Repair in the Genital Tract

Female

  • Inflammation of the uterus in livestock can take place at two periods:
    1. At service.
      • Mild.
      • An endometritis.
    2. At parturition.
      • Can be very severe and life threatening.
      • Particularly occurs in assisted parturition.
      • Causes a metritis, involving the whole wall.
  • Pyometra
    • Pus in the uterus.
    • Occurs commonly in bitches.
    • Is life threatening
  • Mastitis
    • Inflammation of the mammary gland.
    • There are several forms of mastitis.
      1. Life threatening mastitis.
        • Occurs shortly after parturition.
        • E.g. gangrenous mastitis due to Staphylococcus aureus, and Coliform mastitis.
      2. Chronic mastitis.
        • Results in progressive destruction of the glandular tissue and replacement by fibrous tissue.
        • E.g. Streptococcus agalactiae.
    • Some organisms such as Staphylococcus aureus can cause gangrenous, acute and chronic mastitis.

Male

  • Prostatitis
    • Inflammation of the prostate.
    • Common in dogs.
    • Causes a bag of pus in the tissue.
    • Results from an ascending infection of the tract.
  • Orchitis
    • Inflammation of the testis.
    • Rather uncommon.
    • In bulls, a granulomatous inflammation occurs with Brucella abortus.

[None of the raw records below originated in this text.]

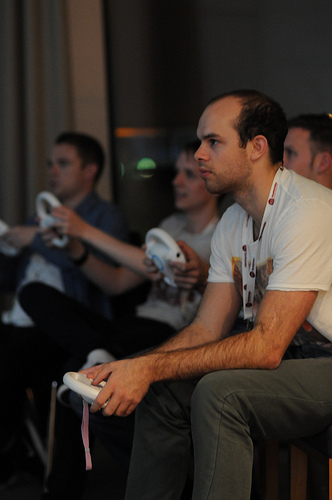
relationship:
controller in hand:
[137, 224, 199, 296] [170, 235, 209, 299]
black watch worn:
[78, 245, 90, 270] [62, 243, 100, 273]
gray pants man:
[129, 342, 330, 499] [123, 90, 331, 496]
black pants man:
[15, 275, 187, 361] [109, 138, 213, 378]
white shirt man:
[170, 192, 328, 297] [123, 90, 331, 496]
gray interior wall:
[220, 17, 253, 47] [197, 2, 330, 102]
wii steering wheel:
[144, 225, 185, 287] [140, 226, 193, 291]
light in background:
[126, 151, 165, 187] [98, 125, 188, 197]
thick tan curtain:
[62, 4, 113, 133] [7, 3, 108, 147]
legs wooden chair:
[285, 444, 310, 497] [252, 429, 330, 500]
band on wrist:
[68, 248, 103, 270] [63, 244, 104, 275]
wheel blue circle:
[140, 226, 193, 291] [149, 252, 165, 276]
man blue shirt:
[123, 90, 331, 496] [18, 196, 131, 307]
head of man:
[189, 75, 294, 201] [123, 90, 331, 496]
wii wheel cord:
[144, 225, 185, 287] [77, 397, 98, 471]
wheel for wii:
[140, 226, 193, 291] [144, 225, 185, 287]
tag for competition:
[231, 244, 275, 316] [27, 105, 325, 348]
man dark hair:
[123, 90, 331, 496] [237, 90, 288, 141]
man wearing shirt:
[123, 90, 331, 496] [18, 196, 131, 307]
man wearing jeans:
[123, 90, 331, 496] [132, 345, 316, 472]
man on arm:
[123, 90, 331, 496] [257, 253, 305, 361]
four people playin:
[0, 87, 330, 500] [24, 109, 331, 389]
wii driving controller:
[144, 225, 185, 287] [144, 228, 186, 288]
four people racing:
[34, 87, 330, 324] [35, 189, 195, 287]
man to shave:
[123, 90, 331, 496] [219, 153, 266, 199]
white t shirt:
[170, 192, 328, 297] [209, 171, 330, 347]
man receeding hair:
[123, 90, 331, 496] [237, 90, 288, 141]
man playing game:
[123, 90, 331, 496] [51, 359, 107, 393]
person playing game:
[156, 77, 330, 337] [51, 359, 107, 393]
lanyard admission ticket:
[233, 216, 263, 323] [234, 318, 261, 340]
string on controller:
[77, 396, 100, 481] [137, 224, 199, 296]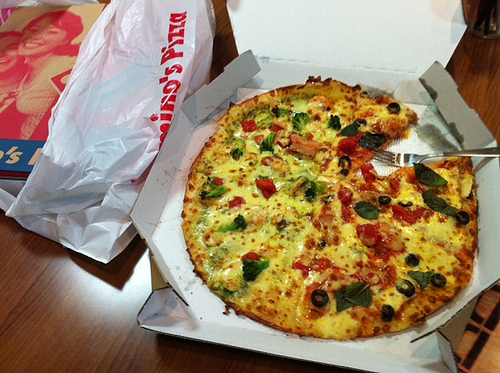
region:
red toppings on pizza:
[245, 175, 281, 206]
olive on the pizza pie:
[306, 289, 333, 311]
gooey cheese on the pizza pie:
[228, 215, 263, 247]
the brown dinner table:
[32, 304, 94, 349]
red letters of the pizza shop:
[148, 23, 188, 104]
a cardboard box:
[143, 302, 208, 335]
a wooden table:
[51, 313, 127, 358]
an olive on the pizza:
[309, 287, 333, 309]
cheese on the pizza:
[266, 213, 307, 258]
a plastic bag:
[66, 122, 127, 164]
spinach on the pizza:
[326, 286, 375, 305]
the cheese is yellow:
[221, 227, 246, 248]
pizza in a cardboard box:
[177, 73, 480, 340]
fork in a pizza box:
[367, 137, 499, 173]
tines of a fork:
[367, 143, 399, 165]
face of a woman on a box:
[16, 10, 83, 56]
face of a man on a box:
[0, 25, 25, 82]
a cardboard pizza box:
[123, 2, 495, 371]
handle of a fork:
[434, 144, 499, 160]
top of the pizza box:
[222, 0, 470, 78]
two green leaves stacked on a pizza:
[333, 275, 375, 317]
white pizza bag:
[8, 0, 226, 265]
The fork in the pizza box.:
[365, 134, 496, 182]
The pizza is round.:
[192, 80, 478, 333]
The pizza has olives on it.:
[309, 268, 395, 323]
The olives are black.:
[374, 190, 419, 212]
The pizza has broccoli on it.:
[241, 257, 271, 279]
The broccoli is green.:
[204, 175, 228, 203]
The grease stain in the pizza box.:
[416, 115, 459, 156]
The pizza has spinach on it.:
[335, 270, 375, 315]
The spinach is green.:
[415, 161, 460, 212]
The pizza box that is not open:
[0, 5, 109, 170]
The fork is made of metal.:
[375, 138, 498, 169]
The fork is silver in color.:
[371, 142, 498, 171]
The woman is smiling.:
[20, 9, 84, 56]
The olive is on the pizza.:
[306, 284, 330, 309]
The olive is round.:
[308, 284, 334, 314]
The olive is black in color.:
[308, 285, 333, 309]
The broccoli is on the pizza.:
[258, 132, 277, 157]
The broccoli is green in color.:
[241, 259, 269, 281]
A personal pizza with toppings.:
[181, 74, 486, 340]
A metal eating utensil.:
[352, 146, 498, 168]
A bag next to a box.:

Repair in the Central Nervous System

  • Encephalitis
    • Inflammation of neural tissue of the brain.
    • Repairs by the proliferation of astrocytes.
      • Astrocytes are the brain's form of fibrous tissue.
      • Called gliosis.
  • Perivascular lymphocytic cuffing accompanies neural damage in the brain parenchyma.
  • Meningitis
    • Inflammation of the meninges.
    • Purulent meningitis follows haematogenous spread of infection from umbilical infections and certain septicaemias.